Opinion

GREG HARTON: They're not coming for your guns

Let's say Jack Daniel's makes some whiskey, as I've heard they've done from time to time, and I drink some of it exactly as it's designed to be consumed. It's a legal product on which state and federal taxes are collected.

Inebriated, I go out and cause a wreck.

In that example, is the whiskey maker responsible for the damage caused by the wreck?

As we've seen at least since automobiles became a popular and affordable choice for a lot of people, too many drivers have gotten behind the steering wheel after consuming alcohol. They've literally wrecked lives and killed people. Or is it the alcohol that did it?

That there are liquor stores on many street corners suggests, perhaps, that anyone blaming booze would be in the tiniest of minorities.

President Joe Biden last week dove in on a new collection of executive actions and proposals on gun control that will fuel the claims among those who didn't vote for him that Biden is out to get Americans' guns. That's not what Biden has said. It's not what any president -- other than the fictional one played by Michael Douglas on the big screen -- has said.

But the gun industry has never gone broke stirring up fears that a Democratic president translates into the end of the Second Amendment.

I know too many gun-owning Democrats in Arkansas to accept the equation.

Biden last week invoked the Almighty as he described what would be his priority -- all other things being equal -- as he attempts to launch his administration's effort to get gun violence under control. If "the Lord came down and said 'Joe, you get one of these,'" Biden said he'd remove the gun manufacturers' protections against being sued when someone commits violence using one of the industry's products.

Of course, all things aren't equal, so I'm not sure even Biden thinks he can get that change through Congress. So he announced other moves on his own that he hopes can have an impact. Those include regulation changes designed to reduce the spread of "ghost guns," which are homemade firearms often lacking traceable serious numbers. He wants to increase background checks for more purchases. He's also promoting state measures such as red flag laws that allow family members or law enforcement agencies to petition state courts to temporarily block an individual from obtaining firearms if they present a danger to themselves or others.

Last week, former NFL player Phillip Adams, using a gun, killed a South Carolina physician, the doctor's wife and two grandchildren, ages 5 and 9, after invading their home. He shot two air conditioning technicians who were working outside the home, killing one of them. Police later found Adams at his nearby parents' house, dead of a self-inflicted gunshot wound.

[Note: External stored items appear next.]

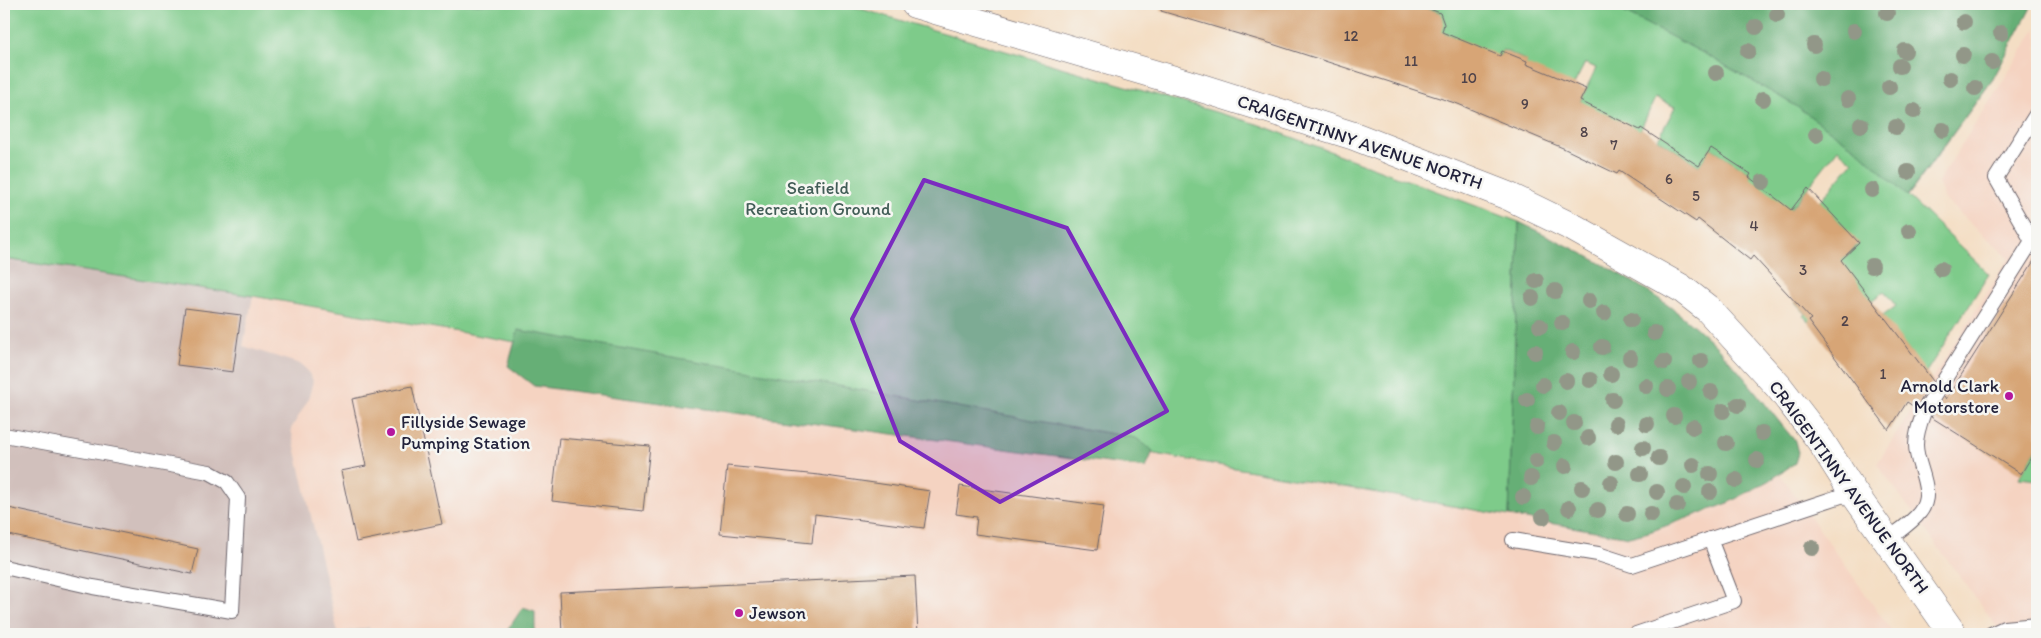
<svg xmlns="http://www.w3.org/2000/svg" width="2041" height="638" font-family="Itim,sans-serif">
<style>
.built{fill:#f5d3c1}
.industrial{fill:#d1c0bc}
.green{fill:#7ecb8a;stroke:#507662}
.forest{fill:#66af76;stroke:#446858}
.building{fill:#d7a576}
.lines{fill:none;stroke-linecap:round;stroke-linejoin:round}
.lane-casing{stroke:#6c646b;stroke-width:16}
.street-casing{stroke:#6c646b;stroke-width:29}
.lane{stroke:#fff;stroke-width:14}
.street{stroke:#fff;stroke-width:28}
.tree{fill:#929788}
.marked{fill:#7b2cbf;fill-opacity:0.2;stroke:#7b2cbf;stroke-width:4;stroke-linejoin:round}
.poi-dot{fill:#b5179e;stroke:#f6f6f2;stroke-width:2}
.labels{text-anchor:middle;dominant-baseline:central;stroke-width:5;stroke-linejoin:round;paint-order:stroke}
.number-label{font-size:15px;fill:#4f434a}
.street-label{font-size:18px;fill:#22223b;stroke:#f6f6f2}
.park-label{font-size:18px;fill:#425d57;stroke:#f6f6f2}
.poi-label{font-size:18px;fill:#22223b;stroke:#f6f6f2;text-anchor:start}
</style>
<rect width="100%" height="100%" fill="#f6f6f2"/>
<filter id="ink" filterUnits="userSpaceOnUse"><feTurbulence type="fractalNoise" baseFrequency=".02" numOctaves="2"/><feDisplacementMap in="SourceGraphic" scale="10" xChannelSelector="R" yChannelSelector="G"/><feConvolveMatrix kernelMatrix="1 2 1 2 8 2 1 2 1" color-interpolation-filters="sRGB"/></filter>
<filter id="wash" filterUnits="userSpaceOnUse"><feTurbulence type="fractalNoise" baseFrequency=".0096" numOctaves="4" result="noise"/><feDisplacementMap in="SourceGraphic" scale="20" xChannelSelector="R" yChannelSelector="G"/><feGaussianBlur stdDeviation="1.12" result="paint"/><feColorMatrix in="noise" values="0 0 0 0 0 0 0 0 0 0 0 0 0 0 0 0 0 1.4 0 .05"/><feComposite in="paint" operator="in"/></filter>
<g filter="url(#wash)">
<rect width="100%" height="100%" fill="#f4dec4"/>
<!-- built -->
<g class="built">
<polygon points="2037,28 2037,634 2002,634 1877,464 2009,258 1945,200 1938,182"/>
<polygon points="253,296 1629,537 1668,526 1726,504 1780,474 1894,634 370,634 368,627 338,633 291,429 308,400 313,381 307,370 243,346"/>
</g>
<!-- industrial -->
<polygon class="industrial" points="4,259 253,296 243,346 300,364 307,370 313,381 308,400 291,429 338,633 369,627 370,634 4,634"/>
<!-- green -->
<g class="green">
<polygon points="4,4 844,4 1257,124 1519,222 1509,516 253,296 4,259"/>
<polygon points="1398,4 2023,4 1993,79 1908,196 1989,274 1919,383 1912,354 1898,336 1833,354 1896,306 1884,291 1871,301 1808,321 1804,316 1806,314 1795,302 1859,244 1830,212 1764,268 1853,162 1838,149 1790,210 1714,231 1751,174 1711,148 1699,166 1658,139 1675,107 1655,98 1640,131 1580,102 1596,68 1585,63 1567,98 1521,75 1527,61 1503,50 1500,56 1445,62 1454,37 1438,31 1443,19 1440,13 1429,8 1387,37"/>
<polygon points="2037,448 2037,480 2019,478 2021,474"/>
</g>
<!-- forest -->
<g class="forest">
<polygon points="1608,4 2033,4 1993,79 1907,196 1860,152 1796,106 1705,54"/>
<path d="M1519 222C1590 256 1661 291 1717 347 1745 376 1769 410 1795 441L1798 453 1795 463 1769 481 1726 504 1649 532 1629 537 1509 516Z"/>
<polygon points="518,330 1136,438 1153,451 1146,468 534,386 508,366"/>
<polygon points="523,607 535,611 535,634 505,634"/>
</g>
<g id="blocks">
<!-- building -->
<g class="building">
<polygon points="1162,4 1417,4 1440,13 1444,24 1442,32 1500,56 1502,51 1527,61 1526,64 1586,89 1580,101 1640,130 1641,128 1699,166 1711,148 1751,174 1749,177 1791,210 1808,188 1859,243 1841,260 1933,381 1916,408 1907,402 1889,430 1808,321 1811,319 1753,256 1750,260 1698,219 1696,222 1619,171 1617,174 1563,148 1458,104 1269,43 1161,11"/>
<polygon points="2037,256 2037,448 2021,474 1931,417 1944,396 1946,399"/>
<polygon points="185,308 241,315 233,372 177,365"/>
<polygon points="412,386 442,524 356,542 341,471 366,466 352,399"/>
<polygon points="559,438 650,446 643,511 552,501"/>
<polygon points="727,466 819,475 930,491 924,528 815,514 812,543 720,534"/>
<polygon points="960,486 1104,506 1097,550 975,534 977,517 956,514"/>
<polygon points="4,507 198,549 192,574 4,534"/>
<polygon points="915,576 918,634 562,634 560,592"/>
</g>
</g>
</g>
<g filter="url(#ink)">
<use href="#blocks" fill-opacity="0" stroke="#6c646b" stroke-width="1"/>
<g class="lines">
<!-- lane casing -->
<g class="lane-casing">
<g id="lane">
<polyline points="2032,241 1996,178 2037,113"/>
<polyline points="4,435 209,472 227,482 238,498 232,611 93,587 4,567"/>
<polyline points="1513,540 1598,554 1632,565 1853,492"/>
<path d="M1887 540C1897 532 1912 523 1920 512 1936 491 1916 467 1916 445 1916 433 1920 423 1924 412L2037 233"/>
<polyline points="1636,634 1734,601 1710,539"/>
<polyline points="1991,634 2004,628 2037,625"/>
</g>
</g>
<!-- street casing -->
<g class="street-casing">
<polyline id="street" points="915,4 1198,87 1354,136 1508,196 1574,228 1681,288 1708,309 1779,387 1820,440 1853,492 1953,634"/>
</g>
<!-- lane -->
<use href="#lane" class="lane"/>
<!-- street -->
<use href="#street" class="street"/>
</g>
<!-- trees -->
<g class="tree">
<circle cx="1887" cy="13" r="8"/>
<circle cx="1777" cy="15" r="8"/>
<circle cx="1964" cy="22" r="8"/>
<circle cx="1756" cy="27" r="8"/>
<circle cx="1854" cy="31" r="8"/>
<circle cx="2001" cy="33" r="8"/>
<circle cx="1814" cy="45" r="8"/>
<circle cx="1748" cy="51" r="8"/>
<circle cx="1905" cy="51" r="8"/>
<circle cx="1963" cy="55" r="8"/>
<circle cx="1992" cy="62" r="8"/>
<circle cx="1900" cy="66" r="8"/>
<circle cx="1716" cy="73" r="8"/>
<circle cx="1821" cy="79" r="8"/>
<circle cx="1950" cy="79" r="8"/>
<circle cx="1889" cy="87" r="8"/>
<circle cx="1975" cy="88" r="8"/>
<circle cx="1763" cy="99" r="8"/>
<circle cx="1848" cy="99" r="8"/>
<circle cx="1914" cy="111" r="8"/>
<circle cx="1861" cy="125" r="8"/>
<circle cx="1896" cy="127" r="8"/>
<circle cx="1943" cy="130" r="8"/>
<circle cx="1816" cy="135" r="8"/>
<circle cx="1908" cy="172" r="8"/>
<circle cx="1763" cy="182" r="8"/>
<circle cx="1872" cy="190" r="8"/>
<circle cx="1909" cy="231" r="8"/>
<circle cx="1872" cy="266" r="8"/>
<circle cx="1941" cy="269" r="8"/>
<circle cx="1536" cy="281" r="8"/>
<circle cx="1555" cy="291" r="8"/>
<circle cx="1532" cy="298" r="8"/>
<circle cx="1589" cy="301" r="8"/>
<circle cx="1604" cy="313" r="8"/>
<circle cx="1631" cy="320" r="8"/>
<circle cx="1562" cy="323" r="8"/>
<circle cx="1540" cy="326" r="8"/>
<circle cx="1654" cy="333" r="8"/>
<circle cx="1602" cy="347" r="8"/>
<circle cx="1535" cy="352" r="8"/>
<circle cx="1573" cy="352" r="8"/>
<circle cx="1630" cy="358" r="8"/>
<circle cx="1701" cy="361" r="8"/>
<circle cx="1664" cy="362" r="8"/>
<circle cx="1611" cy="374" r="8"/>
<circle cx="1590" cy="380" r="8"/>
<circle cx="1566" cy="381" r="8"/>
<circle cx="1689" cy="382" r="8"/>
<circle cx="1543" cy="385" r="8"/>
<circle cx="1646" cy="386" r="8"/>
<circle cx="1668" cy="389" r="8"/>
<circle cx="1711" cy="392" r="8"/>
<circle cx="1527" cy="400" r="8"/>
<circle cx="1613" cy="400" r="8"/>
<circle cx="1738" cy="405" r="8"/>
<circle cx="1723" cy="411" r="8"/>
<circle cx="1559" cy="413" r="8"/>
<circle cx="1674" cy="416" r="8"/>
<circle cx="1574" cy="423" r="8"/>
<circle cx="1616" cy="424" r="8"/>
<circle cx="1647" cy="424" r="8"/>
<circle cx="1537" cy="427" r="8"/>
<circle cx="1693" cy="427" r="8"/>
<circle cx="1762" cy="433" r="8"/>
<circle cx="1588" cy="438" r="8"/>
<circle cx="1554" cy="443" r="8"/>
<circle cx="1726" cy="443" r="8"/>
<circle cx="1643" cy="448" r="8"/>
<circle cx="1659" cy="458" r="8"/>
<circle cx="1757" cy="460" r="8"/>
<circle cx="1536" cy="461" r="8"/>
<circle cx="1616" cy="462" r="8"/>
<circle cx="1693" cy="465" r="8"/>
<circle cx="1565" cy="466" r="8"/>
<circle cx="1640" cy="474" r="8"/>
<circle cx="1710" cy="474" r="8"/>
<circle cx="1531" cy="478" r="8"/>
<circle cx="1736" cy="480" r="8"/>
<circle cx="1611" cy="483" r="8"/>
<circle cx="1684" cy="487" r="8"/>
<circle cx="1582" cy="488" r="8"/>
<circle cx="1657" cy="492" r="8"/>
<circle cx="1710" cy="492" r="8"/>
<circle cx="1523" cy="497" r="8"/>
<circle cx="1677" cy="505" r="8"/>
<circle cx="1569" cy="508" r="8"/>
<circle cx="1598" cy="510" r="8"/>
<circle cx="1627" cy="514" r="8"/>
<circle cx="1651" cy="514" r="8"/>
<circle cx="1543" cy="517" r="8"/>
<circle cx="1812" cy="548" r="8"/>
</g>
</g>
<!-- marked area -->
<path class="marked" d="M924 180 1067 228 1167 411 1000 502 900 441 852 319Z"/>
<!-- markers -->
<g class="poi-dot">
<circle cx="2009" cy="396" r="5"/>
<circle cx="391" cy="432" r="5"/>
<circle cx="739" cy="613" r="5"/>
</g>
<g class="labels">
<!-- number labels -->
<g class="number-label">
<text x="1351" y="36">12</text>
<text x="1411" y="61">11</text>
<text x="1469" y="78">10</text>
<text x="1525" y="104">9</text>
<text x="1584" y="132">8</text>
<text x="1614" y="145">7</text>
<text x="1669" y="179">6</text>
<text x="1696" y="196">5</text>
<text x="1754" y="226">4</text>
<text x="1803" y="270">3</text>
<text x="1845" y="321">2</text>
<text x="1883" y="374">1</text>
</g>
<!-- street labels -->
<g class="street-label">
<text transform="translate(1360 142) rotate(19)">CRAIGENTINNY AVENUE NORTH</text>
<text transform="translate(1849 487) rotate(54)">CRAIGENTINNY AVENUE NORTH</text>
</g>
<!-- park labels -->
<g class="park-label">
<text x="818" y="188">Seafield<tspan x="818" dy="21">Recreation Ground</tspan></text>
</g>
<!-- poi labels -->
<g class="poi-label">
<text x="1999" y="386" text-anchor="end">Arnold Clark<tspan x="1999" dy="21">Motorstore</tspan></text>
<text x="401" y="422">Fillyside Sewage<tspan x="401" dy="21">Pumping Station</tspan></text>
<text x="749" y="613">Jewson</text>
</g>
</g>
<!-- margin -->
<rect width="2041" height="638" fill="none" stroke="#f6f6f2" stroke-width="20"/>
</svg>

As horrid as that tragedy is, is there a scenario through which the gun's manufacturer is responsible?

Removing the liability protections doesn't make sense in terms of assigned liability. It's a legal product sold as a mechanism to launch a projectile with accuracy. That projectile can be shot at a target at a firing range and operate in exactly the same way it does if someone points it at another human being. Why does it make sense to make one the responsibility of the manufacturer?

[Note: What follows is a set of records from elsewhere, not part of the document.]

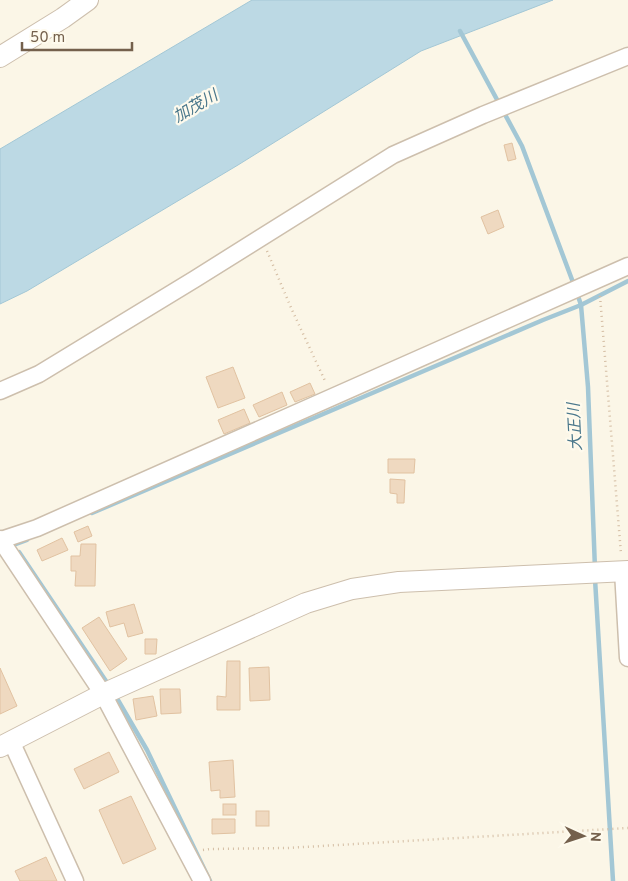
<svg xmlns="http://www.w3.org/2000/svg" width="628" height="881" font-family="Overpass,'Noto Sans JP',sans-serif">
<rect width="100%" height="100%" fill="#fbf6e7"/>
<polygon fill="#bcd9e4" stroke="#a3c7d5" points="252,0 553,0 421,51 238,165 27,291 0,304 0,149"/>
<g fill="none" stroke-linecap="round" stroke-linejoin="round">
<g stroke="#a3c7d5" stroke-width="4.5">
<polyline points="460,31 522,146 574,285"/>
<polyline points="577,293 581,305 588,387 595,569"/>
<polyline points="92,513 543,320 581,305 628,281"/>
<polyline points="8,547 27,540"/>
<polyline points="19,552 110,687"/>
<polyline points="595,579 613,881"/>
<polyline points="115,695 147,750 210,881"/>
</g>
</g>
<g fill="#efd9c0" stroke="#e1c2a1">
<polygon points="512,143 516,159 508,161 504,145"/>
<polygon points="498,210 504,227 488,234 481,217"/>
<polygon points="233,367 245,398 218,408 206,377"/>
<polygon points="310,383 315,394 295,402 290,392"/>
<polygon points="282,392 287,405 259,417 253,405"/>
<polygon points="244,409 250,423 224,434 218,420"/>
<polygon points="388,459 415,459 414,473 388,473"/>
<polygon points="390,479 405,480 404,503 397,503 397,494 390,493"/>
<polygon points="88,526 92,536 78,542 74,532"/>
<polygon points="62,538 68,550 42,561 37,550"/>
<polygon points="81,544 96,544 95,586 75,586 76,571 71,571 71,556 80,556"/>
<polygon points="134,604 143,633 128,637 124,623 110,627 106,612"/>
<polygon points="99,617 127,659 110,671 82,628"/>
<polygon points="145,639 157,639 156,654 145,654"/>
<polygon points="227,661 240,661 240,710 217,710 217,696 226,697"/>
<polygon points="269,667 270,700 250,701 249,668"/>
<polygon points="0,668 17,706 0,714"/>
<polygon points="160,689 180,689 181,713 161,714"/>
<polygon points="153,696 157,716 136,720 133,699"/>
<polygon points="109,752 119,772 84,789 74,769"/>
<polygon points="233,760 235,797 220,798 220,790 211,791 209,762"/>
<polygon points="131,796 156,849 123,864 99,810"/>
<rect x="223" y="804" width="13" height="11"/>
<rect x="256" y="811" width="13" height="15"/>
<polygon points="212,819 235,819 235,833 212,834"/>
<polygon points="46,857 57,881 20,881 15,871"/>
</g>
<g fill="none" stroke-linecap="round" stroke-linejoin="round">
<g stroke="#cdbfad" stroke-width="19">
<g id="minor">
<polyline points="0,391 39,374 195,279 393,155 483,115 628,56"/>
<polyline points="0,539 103,694 202,881"/>
<polyline points="1,540 37,528 628,266"/>
<polyline points="623,571 628,658"/>
<polyline points="11,741 75,881"/>
</g>
</g>
<g stroke="#cdbfad" stroke-width="22">
<g id="tertiary">
<polyline points="0,57 63,18 88,0"/>
<polyline points="0,747 103,694 306,603 352,589 399,582 628,571"/>
</g>
</g>
<g stroke="#d4bda3" stroke-width="2.5" stroke-dasharray="1 4" stroke-linecap="butt">
<polyline points="267,251 292,310 326,383"/>
<polyline points="600,296 621,554"/>
<polyline points="203,850 210,849 287,848 628,828"/>
</g>
<use href="#minor" stroke="#fff" stroke-width="16"/>
<use href="#tertiary" stroke="#fff" stroke-width="20"/>
</g>
<g text-anchor="middle" dominant-baseline="central" stroke-width="4.5" stroke-linejoin="round" paint-order="stroke">
<g font-size="16" font-style="italic" fill="#4b788c" stroke="#fefaed">
<text transform="translate(196 107) rotate(-30)">加茂川</text>
<text transform="translate(576 427) rotate(-93)">大正川</text>
</g>
</g>
<g transform="translate(583 836) rotate(93)" stroke="#fefaed" stroke-width="4" paint-order="stroke">
<path d="M0-4L9 19L0 12L-9 19Z" fill="#74604c"/>
<text y="-8" font-size="14" font-weight="bold" text-anchor="middle" fill="#74604c">N</text>
</g>
<path d="M22 42v8h110v-8" fill="none" stroke="#74604c" stroke-width="2.5"/>
<text x="30" y="42" font-size="15" fill="#74604c" stroke="#fefaed" stroke-width="4" paint-order="stroke">50 m</text>
</svg>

It really only does if the goal is to shut down the manufacturer through litigation.

We are, I believe, a society far too oriented toward guns. Working to change attitudes isn't necessarily a bad thing. But any message that sounds like "we've got to get the guns" isn't going to be the solution, because for every person who commits acts of violence, there are many more who own guns and handle them with great care and responsibility.